» Extrait à lire:

Un panorama de l'autoformation qui montre comment l'apprenant social est devenu un stéréotype de référence
Publié le 16 décembre 2020 Mis à jour le 17 décembre 2020
Est apprenant ce qui nous apprend.
«Ah ! non ! c'est un peu court, jeune homme ! On pouvait dire… Oh ! Dieu !… bien des choses en somme
…» Cyrano
Le principe dormitif de l'opium moqué par Molière exprime la défiance du pouvoir causal d'une chose sur une autre. Par paresse et facilité, substantialiser une chose évite de raisonner. Un principe actif serait présent, dès lors, inutile d'aller plus loin dans l'explication. C'est presque de la magie.
Ainsi, des équipes, des organisations ou des vacances qualifiées d'apprenantes, réduisent un processus complexe, l'apprenance, à ses effets, un savoir acquis. Les objets acquièrent une qualité par le pouvoir performatif du langage et le réduisent à être une propriété. Être en contact avec l'objet permettrait de faire passer la propriété. C'est apprenant, donc c'est appris.
C'est un peu consternant mais très classique en pédagogie car chacun ayant une expérience d'apprentissage se contente de déclaration avec force d'assertivité pour avaler la pilule ou la faire avaler. Une méthode pédagogique présentée comme moderne aplanirait les problème comme un mantra au dieu éléphant Ganesh.
À un moment où tout est potentiellement apprenant qui a-t-il derrière ce participe présent ? Pourquoi ce qui appartenait à l'individu glisse vers ce qui l'entoure ?

» Travail à faire:
1. Répondez à ces questions sur l'extrait consacré à l'apprenance.
(a) Quel principe Molière a-t-il moqué ?
(b) À quel dieu le mantra d'une méthode pédagogique dite moderne est-il adressé ?
(c) À quelle date l'extrait a-t-il été mis à jour ?
2. Relevez tout ce que l'extrait consacré à l'apprenance présente comme qualifié d'« apprenant ».
3. Poursuivez l'extrait consacré à l'apprenance après sa dernière phrase.
Le matériel placé après ce texte n'entre pas en jeu ici.

» Matériel répertorié:
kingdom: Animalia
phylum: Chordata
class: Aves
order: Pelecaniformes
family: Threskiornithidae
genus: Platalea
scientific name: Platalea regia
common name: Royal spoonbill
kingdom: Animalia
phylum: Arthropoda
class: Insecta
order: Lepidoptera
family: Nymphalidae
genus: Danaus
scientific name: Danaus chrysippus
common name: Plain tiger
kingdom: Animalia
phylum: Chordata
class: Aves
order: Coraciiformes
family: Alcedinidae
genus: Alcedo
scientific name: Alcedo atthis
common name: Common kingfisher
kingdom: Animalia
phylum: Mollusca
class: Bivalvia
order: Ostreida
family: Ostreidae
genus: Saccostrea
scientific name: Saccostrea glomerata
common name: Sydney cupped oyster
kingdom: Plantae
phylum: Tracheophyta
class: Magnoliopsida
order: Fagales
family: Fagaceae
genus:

» Réponses par tâche:
1.
(a) Le principe dormitif de l'opium.
(b) Au dieu éléphant Ganesh.
(c) Le 17 décembre 2020.

2. Des équipes, des organisations, des vacances.

3.
Le dernier ouvrage de Philippe Carré (2020) est une mine d'or et fait la synthèse de nombreuses hypothèses et savoirs. Beaucoup de recherches ont été réalisées sur les conditions d'apprentissage de l'adulte, ses dispositions, l'ergonomie des dispositifs proposés, les conditions sociales, les dynamiques identitaires, la façon de créer et de mettre à disposition des ressources, les politiques publiques, le rôle des managers ou des parents, l'importance de l'environnement.
Des recherches récentes étudient le cerveau
sous toutes ses coutures à l'aide de scanners, le système neuronal est dépouillé
de ses mystères. Nous voilà «apprenant» puisque deux synapses entrent en contact,
parce qu’une hormone du plaisir soutient notre envie d'apprendre, parce que
notre mémoire est réactivée. Si nous dépassons le principe dormitif de Molière
n'avons-nous pas simplement repoussé d’un niveau le lien entre la cause et
l'effet ? De nouvelles questions se posent alors pourquoi 2 synapses entrent en
contact, pourquoi cette hormone du plaisir se diffuse? On explique mais l'on ne
comprend pas. On explique mais l'on ne résout rien.
De leur côté, les learning data analyst se gorgent de données accumulées à partir de plateformes d'apprentissage en enregistrant nos cheminements sur les écrans et les spécialistes des réseaux sociaux passent dans des algorithmes la moindre des traces que nous laissons pour en tirer profit contre nous dans des offres et incitations commerciales ciblées que nous ne voyons pas venir. Nous sommes épiés sous toutes les coutures, mais nous perçons mal le mystère d'apprendre.
Toutes choses égales par ailleurs pourquoi l'un apprend et l'autre non? Pourquoi trouve-t-on des déviants positifs dans des environnements dénués de toutes ressources qui ont envie d'apprendre pendant que d'autres préfèrent renoncer ?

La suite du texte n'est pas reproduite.